In any case, this kind of music does something really powerful for a magical setting–it puts you in the correct mindset.  As a novice Witch, something I really get sucked into is doubting myself or my ability (and sometimes even the existence of magick itself), and yet, when I listen to this kind of music, I momentarily forget that I’m even in a 21st century world, in a run-down 20th century apartment.  For a moment, I think I’m thrust back into a land of myth and a time of magic (I’m a Merlin nerd), and I can do anything.

Composers like Adrian write with this idea of transcending time in mind.  You only have to look at the titles of some of his works (“Ancient Storm,” “Kingdom of Bards,” “Druidic Dreams,” and even “Morrigan” are some of the names he’s given his pieces) to understand that this music is meant to bring you to that sacred place of the moors, the forests, the lochs–even if you can’t leave where you are.

Obviously, I’m lauding prerecorded music right now.  But I haven’t yet talked about another equally powerful–if not more powerful–method of invoking magick, or even just getting into a magickal mindset.  That is, of course, producing music yourself.

I was very lucky to be raised by parents who tried to afford me every opportunity.  As a result, I have been able to travel all over, and, even at home, I’ve tried everything from acting auditions to modeling to dance.  Not everything stuck long-term, but I took piano lessons for eight years, starting at age six.  I never had the passion for it, but it gave me the ability to read music and I can still play a bit.  It really set me up for my next instrument, however, which was violin.  I started that when I was ten and I played all through high school and college, and I still play (I didn’t lug it across the ocean, but when I go home I’ll pick it up again).  I also sing, and I’ve sung in choirs and done solos for various things, including church, weddings, and even a performance at the Sydney Opera House (like I said, I’m extremely fortunate).

It is certainly not far-fetched to say that music has always been and will always be a huge, important part of my life.  It only makes sense, then, that I would incorporate it into my Craft.  I’ve already tried doing this before.  For example, if you go back to my post about Yule, I wrote about how I wore jingly earrings to bring sacred sound into my ritual–like an offering to the Universe–and how I sang the song “As the Dark Awaits the Dawn.”  It not only was a defining and focusing part of the ritual, but it truly was an offering of my skill to the Universe, to the elements, to the energies of whatever gods or goddesses were at play.  For me, singing was something so powerful to give, because while most offerings laid on an altar or out in nature are things from nature which you change in some way (for example, making a flower braid), the gift of singing is something which comes very much so from me.  It only takes the things that nature gives me to sustain myself.  And it truly is a whole-body experience.

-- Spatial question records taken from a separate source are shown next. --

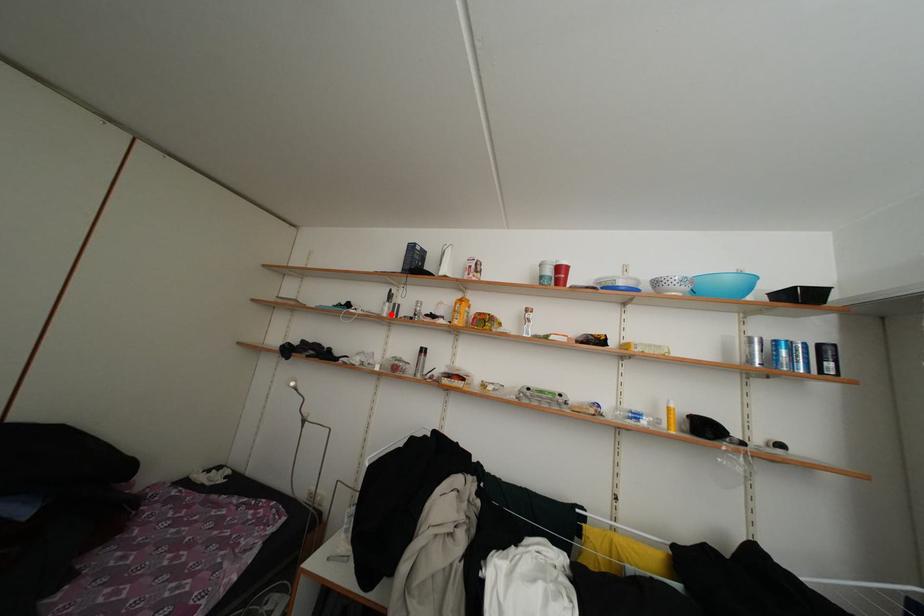
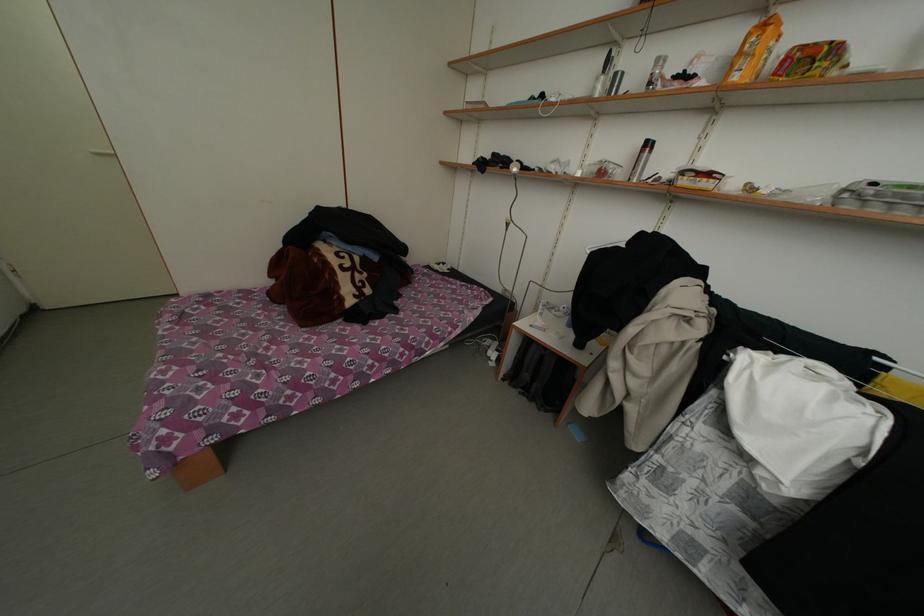
Find the pixel in the second image that matches the highlighted location in the first image.

(602, 94)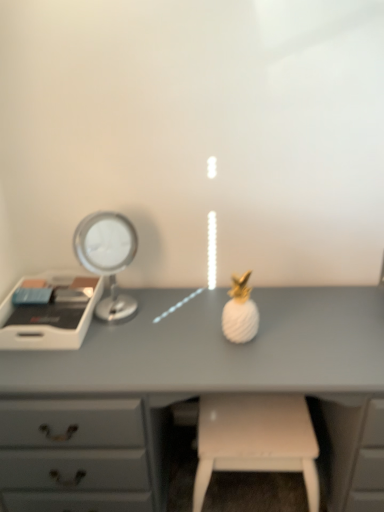
The height and width of the screenshot is (512, 384). I want to click on unoccupied area in front of silver metallic mirror at left, so click(x=112, y=349).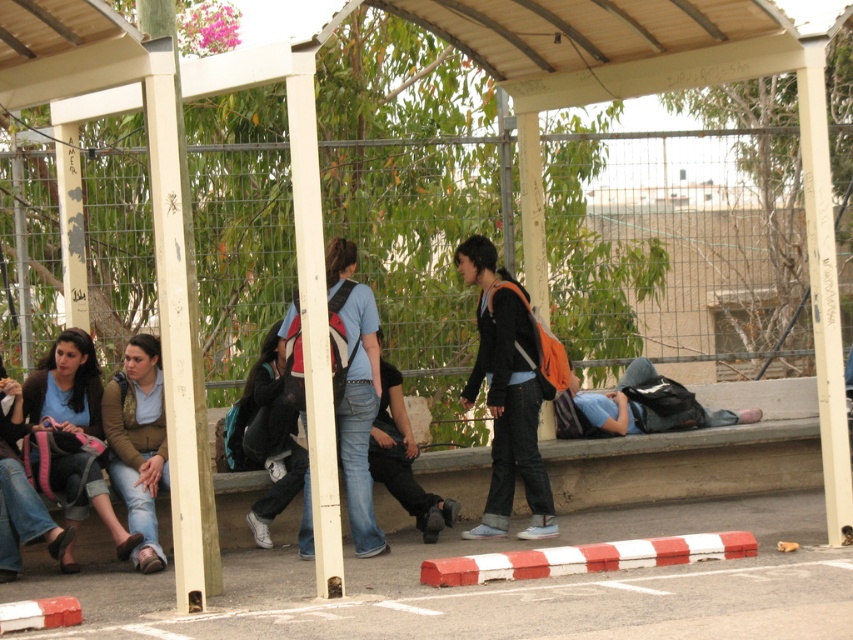
Does point (346, 209) lie in front of point (526, 392)?

No.

Image resolution: width=853 pixels, height=640 pixels. In order to click on wire mesh fence at center in this screenshot , I will do `click(677, 248)`.

I want to click on wire mesh fence at center, so click(677, 248).

Does point (32, 520) come behind point (442, 522)?

No.

Describe the element at coordinates (20, 492) in the screenshot. I see `denim jacket at lower left` at that location.

This screenshot has width=853, height=640. In order to click on denim jacket at lower left in this screenshot , I will do `click(20, 492)`.

Measure the distance from red painted concrete curb at lower center to blue denim jeans at lower right.

A distance of 7.15 feet exists between red painted concrete curb at lower center and blue denim jeans at lower right.

Find the location of a particular element. This screenshot has height=640, width=853. red painted concrete curb at lower center is located at coordinates (585, 557).

Does point (625, 552) come behind point (576, 406)?

That is False.

Where is `red painted concrete curb at lower center`? Image resolution: width=853 pixels, height=640 pixels. red painted concrete curb at lower center is located at coordinates (585, 557).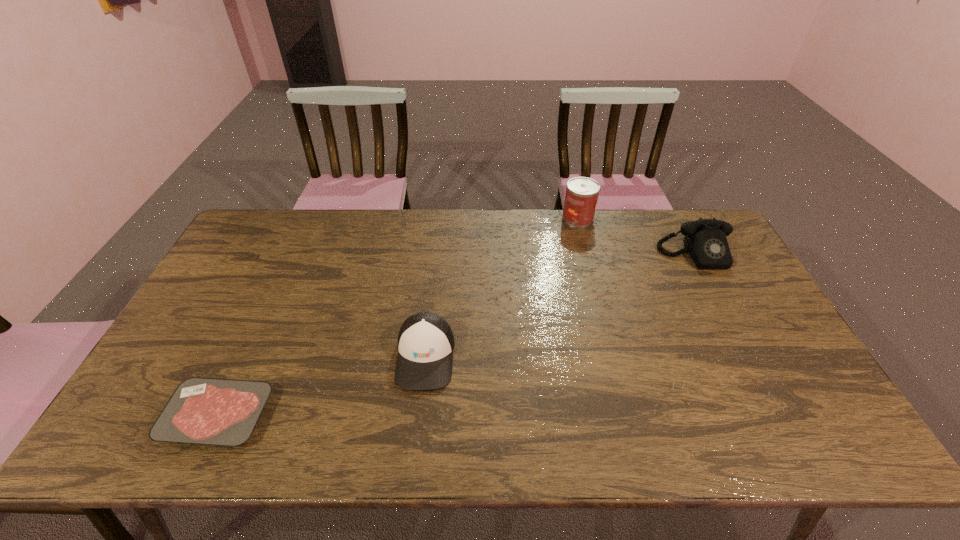
Where is `vacant area located 0.280m on the right of the shortest object`? Image resolution: width=960 pixels, height=540 pixels. vacant area located 0.280m on the right of the shortest object is located at coordinates (386, 416).

Locate an element on the screen. The height and width of the screenshot is (540, 960). can present at the far edge is located at coordinates (582, 193).

Identify the location of telephone that is at the far edge. (705, 240).

Locate an element on the screen. The image size is (960, 540). object present at the near edge is located at coordinates (210, 411).

Identify the location of object that is at the left edge. (210, 411).

Identify the location of object located at the right edge. (705, 240).

Locate an element on the screen. object positioned at the near left corner is located at coordinates (210, 411).

Locate an element on the screen. The width and height of the screenshot is (960, 540). object located in the far right corner section of the desktop is located at coordinates (705, 240).

In the image, there is a desktop. Identify the location of vacant space at the far edge. The width and height of the screenshot is (960, 540). (332, 212).

The image size is (960, 540). In the image, there is a desktop. Find the location of `vacant space at the left edge`. vacant space at the left edge is located at coordinates (224, 292).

I’m looking forward to going back home and being able to use my violin to do further offerings or rituals.  I have a very woodsy backyard, and I can definitely picture myself wandering around playing among the trees.  The best part is that it doesn’t have to be amazing.  It just has to come from me.

So, this one was pretty short and sweet.  Music is great and I definitely find a place for it in my Craft.  There are many other things which I have incorporated or would like to incorporate into my Craft as well, which I’m sure I’ll detail here in the future.

Just one week ’til Beltane!

Blessed be!





One comment

  1. Pwyrdan · April 30, 2016

    I’ll check him out! I always liked Richard Searles – acoustic guitar with a Celtic/fantasy twist.